Exercise requirements - Write out every one of the lines below word for word, leaving out the pictures.

============================================================

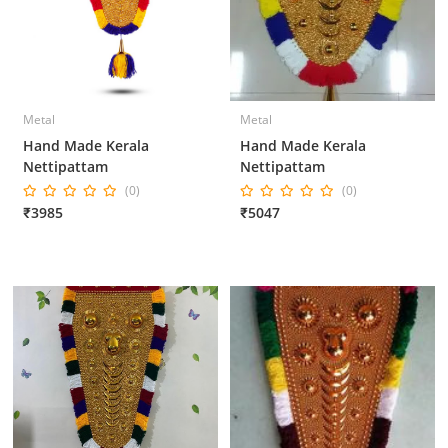
Metal
Metal
Hand Made Kerala
Hand Made Kerala
Nettipattam
Nettipattam
(0)
(0)
₹3985
₹5047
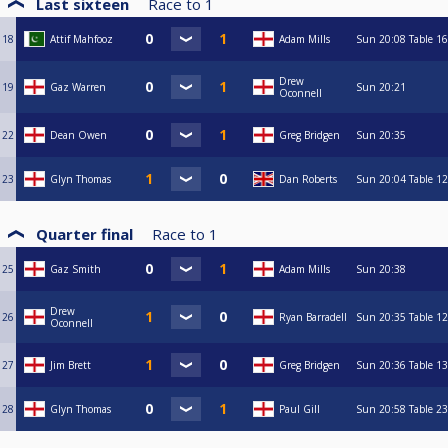
Last sixteen
Race to
1
18
Attif Mahfooz
Adam Mills
Sun
20:08
Table 16
Drew
19
Gaz Warren
Sun
20:21
Oconnell
22
Dean Owen
Greg Bridgen
Sun
20:35
23
Glyn Thomas
Dan Roberts
Sun
20:04
Table 12
Quarter final
Race to
1
25
Gaz Smith
Adam Mills
Sun
20:38
Drew
26
Ryan Barradell
Sun
20:35
Table 12
Oconnell
27
Jim Brett
Greg Bridgen
Sun
20:36
Table 13
28
Glyn Thomas
Paul Gill
Sun
20:58
Table 23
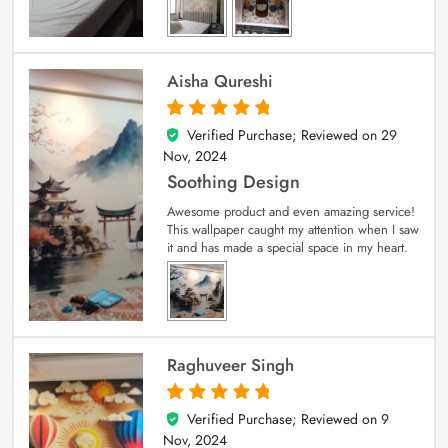
Aisha Qureshi
Verified Purchase; Reviewed on
29
5
out of 5
Nov, 2024
Soothing Design
Awesome product and even amazing service!
This wallpaper caught my attention when I saw
it and has made a special space in my heart.
Raghuveer Singh
Verified Purchase; Reviewed on
9
5
out of 5
Nov, 2024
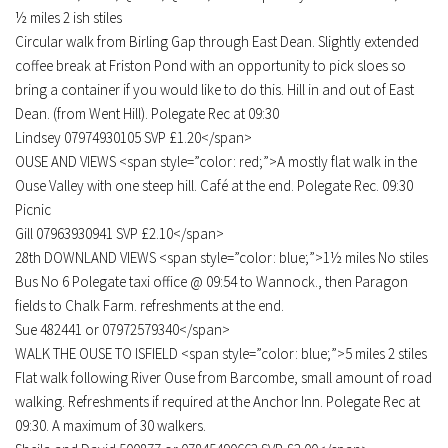
½ miles 2 ish stiles
Circular walk from Birling Gap through East Dean. Slightly extended
coffee break at Friston Pond with an opportunity to pick sloes so
bring a container if you would like to do this. Hill in and out of East
Dean. (from Went Hill). Polegate Rec at 09:30
Lindsey 07974930105 SVP £1.20</span>
OUSE AND VIEWS <span style=”color: red;”>A mostly flat walk in the
Ouse Valley with one steep hill. Café at the end. Polegate Rec. 09:30
Picnic
Gill 07963930941 SVP £2.10</span>
28th DOWNLAND VIEWS <span style=”color: blue;”>1½ miles No stiles
Bus No 6 Polegate taxi office @ 09:54 to Wannock., then Paragon
fields to Chalk Farm. refreshments at the end.
Sue 482441 or 07972579340</span>
WALK THE OUSE TO ISFIELD <span style=”color: blue;”>5 miles 2 stiles
Flat walk following River Ouse from Barcombe, small amount of road
walking. Refreshments if required at the Anchor Inn. Polegate Rec at
09:30. A maximum of 30 walkers.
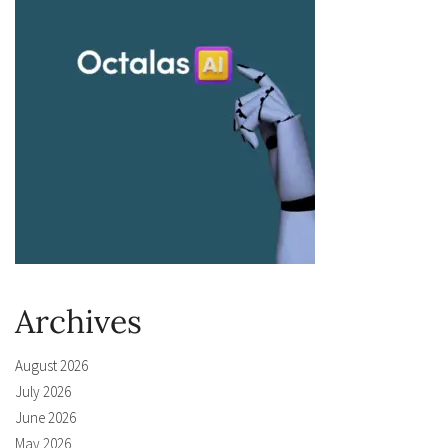
Archives
August 2026
July 2026
June 2026
May 2026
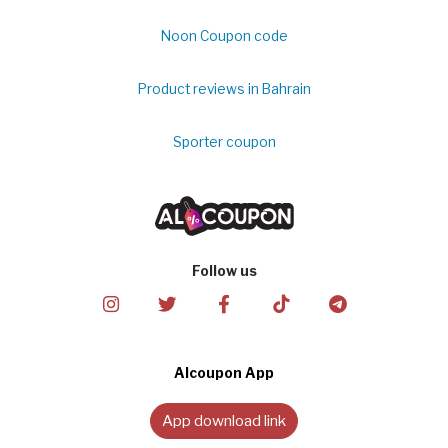
Noon Coupon code
Product reviews in Bahrain
Sporter coupon
Follow us
Alcoupon App
App download link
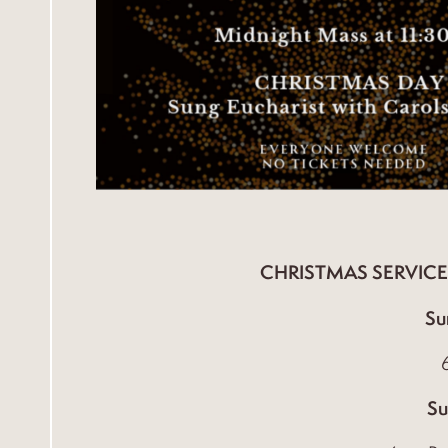
CHRISTMAS SERVICE
Su
Su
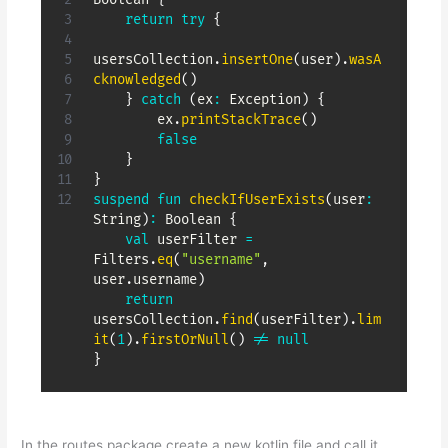
return
try
{
usersCollection
.
insertOne
(
user
)
.
wasA
cknowledged
(
)
}
catch
(
ex
:
 Exception
)
{
        ex
.
printStackTrace
(
)
false
}
}
suspend
fun
checkIfUserExists
(
user
:
String
)
:
 Boolean 
{
val
 userFilter 
=
Filters
.
eq
(
"username"
,
user
.
username
)
return
usersCollection
.
find
(
userFilter
)
.
lim
it
(
1
)
.
firstOrNull
(
)
!=
null
}
In the routes package create a new kotlin file and call it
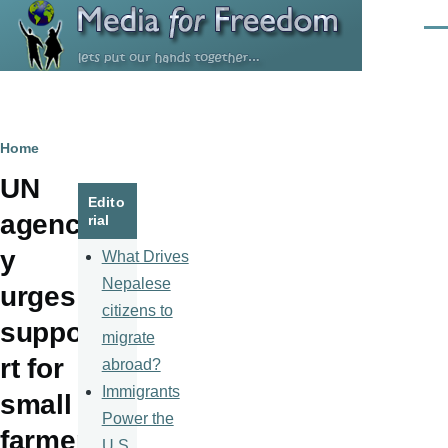
Skip to main content
Men
Breadcrumb
Home
UN
Edito
agenc
rial
y
What Drives
Nepalese
urges
citizens to
suppo
migrate
rt for
abroad?
Immigrants
small
Power the
farmer
U.S.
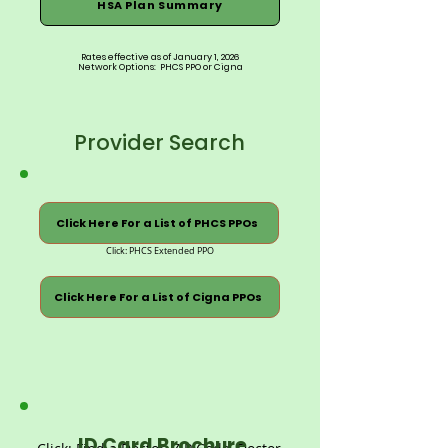
HSA Plan Summary
Rates effective as of January 1, 2026
Network Options: PHCS PPO or Cigna
Provider Search
Click Here For a List of PHCS PPOs
Click: PHCS Extended PPO
Click Here For a List of Cigna PPOs
ID Card Brochure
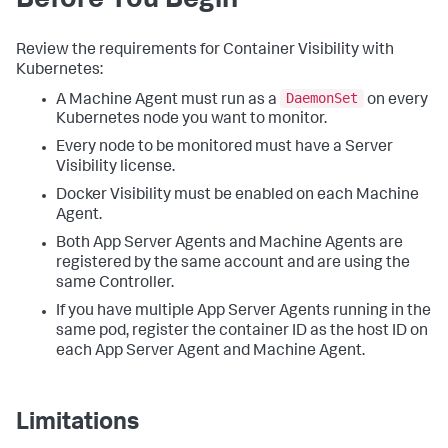
Before You Begin
Review the requirements for Container Visibility with
Kubernetes:
DaemonSet
A Machine Agent must run as a
on every
Kubernetes node you want to monitor.
Every node to be monitored must have a Server
Visibility license.
Docker Visibility must be enabled on each Machine
Agent.
Both App Server Agents and Machine Agents are
registered by the same account and are using the
same Controller.
If you have multiple App Server Agents running in the
same pod, register the container ID as the host ID on
each App Server Agent and Machine Agent.
Limitations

============================================================

Response to this task -
Metal
Metal
Hand Made Kerala
Hand Made Kerala
Nettipattam
Nettipattam
(0)
(0)
₹3985
₹5047
Last sixteen
Race to
1
18
Attif Mahfooz
Adam Mills
Sun
20:08
Table 16
Drew
19
Gaz Warren
Sun
20:21
Oconnell
22
Dean Owen
Greg Bridgen
Sun
20:35
23
Glyn Thomas
Dan Roberts
Sun
20:04
Table 12
Quarter final
Race to
1
25
Gaz Smith
Adam Mills
Sun
20:38
Drew
26
Ryan Barradell
Sun
20:35
Table 12
Oconnell
27
Jim Brett
Greg Bridgen
Sun
20:36
Table 13
28
Glyn Thomas
Paul Gill
Sun
20:58
Table 23
Aisha Qureshi
Verified Purchase; Reviewed on
29
5
out of 5
Nov, 2024
Soothing Design
Awesome product and even amazing service!
This wallpaper caught my attention when I saw
it and has made a special space in my heart.
Raghuveer Singh
Verified Purchase; Reviewed on
9
5
out of 5
Nov, 2024
½ miles 2 ish stiles
Circular walk from Birling Gap through East Dean. Slightly extended
coffee break at Friston Pond with an opportunity to pick sloes so
bring a container if you would like to do this. Hill in and out of East
Dean. (from Went Hill). Polegate Rec at 09:30
Lindsey 07974930105 SVP £1.20</span>
OUSE AND VIEWS <span style=”color: red;”>A mostly flat walk in the
Ouse Valley with one steep hill. Café at the end. Polegate Rec. 09:30
Picnic
Gill 07963930941 SVP £2.10</span>
28th DOWNLAND VIEWS <span style=”color: blue;”>1½ miles No stiles
Bus No 6 Polegate taxi office @ 09:54 to Wannock., then Paragon
fields to Chalk Farm. refreshments at the end.
Sue 482441 or 07972579340</span>
WALK THE OUSE TO ISFIELD <span style=”color: blue;”>5 miles 2 stiles
Flat walk following River Ouse from Barcombe, small amount of road
walking. Refreshments if required at the Anchor Inn. Polegate Rec at
09:30. A maximum of 30 walkers.
Archives
August 2026
July 2026
June 2026
May 2026
Noon Coupon code
Product reviews in Bahrain
Sporter coupon
Follow us
Alcoupon App
App download link
CHRISTMAS SERVICE
Su
Su
return
try
{
usersCollection
.
insertOne
(
user
)
.
wasA
cknowledged
(
)
}
catch
(
ex
:
 Exception
)
{
        ex
.
printStackTrace
(
)
false
}
}
suspend
fun
checkIfUserExists
(
user
:
String
)
:
 Boolean 
{
val
 userFilter 
=
Filters
.
eq
(
"username"
,
user
.
username
)
return
usersCollection
.
find
(
userFilter
)
.
lim
it
(
1
)
.
firstOrNull
(
)
!=
null
}
In the routes package create a new kotlin file and call it
Skip to main content
Men
Breadcrumb
Home
UN
Edito
agenc
rial
y
What Drives
Nepalese
urges
citizens to
suppo
migrate
rt for
abroad?
Immigrants
small
Power the
farmer
U.S.
HSA Plan Summary
Rates effective as of January 1, 2026
Network Options: PHCS PPO or Cigna
Provider Search
Click Here For a List of PHCS PPOs
Click: PHCS Extended PPO
Click Here For a List of Cigna PPOs
ID Card Brochure
Before You Begin
Review the requirements for Container Visibility with
Kubernetes:
DaemonSet
A Machine Agent must run as a
on every
Kubernetes node you want to monitor.
Every node to be monitored must have a Server
Visibility license.
Docker Visibility must be enabled on each Machine
Agent.
Both App Server Agents and Machine Agents are
registered by the same account and are using the
same Controller.
If you have multiple App Server Agents running in the
same pod, register the container ID as the host ID on
each App Server Agent and Machine Agent.
Limitations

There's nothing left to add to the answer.